* **GIVEN REQUEST**: From the passage on Olaudah Equiano below, list the things he did that the text gives as the reasons he is an exception.

Olaudah Equiano (1745-97)


Figure 1.--

Almost all first-hand accounts of the Africab slave trade come from the slavers. In some cases slavers who turned against the trade, but in almost all cases European white men who participated in it. I know of no accounts by the Arabs involved, although they may exist. But what is especially lacking is accounts by the Africans who were enslaved. Most of those individuals are lost to history, in part because families were broken up and in part because they were illiterate and not permitted schooling once they arrived in the New World. One of the rare exceptions is Olaudah Equiano, a Nigerian boy, captured and enslaved when he was 11 years old. Equiano is an exception because he no only mananaged to buy his freedom, but educated himself and wrote an account of his experiences. There are a number of slave naratives, but Equiano's account is particularly important because it includes details on his capture and the Middle Passage, transport across the Atlantic to his new slave life. Other slave narratives are accounts of lives as slaves in the South, mostly during the 19th century. They are also important, but Equiano's book is generaly seen as the definitive account of the Middle Passage.

* **DATA**:
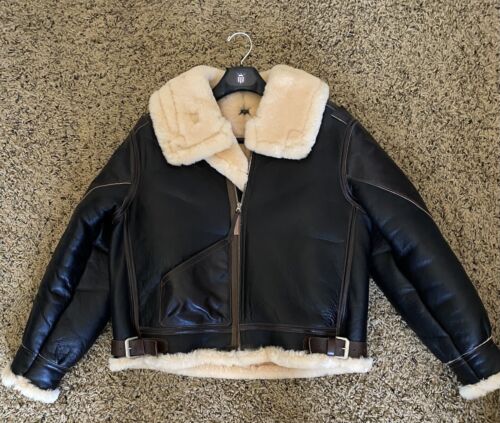
This screenshot has width=500, height=423. Identify the location of hanger. (243, 75).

* **THE REPLY**:
- He bought his freedom.
- He educated himself.
- He wrote an account of his experiences.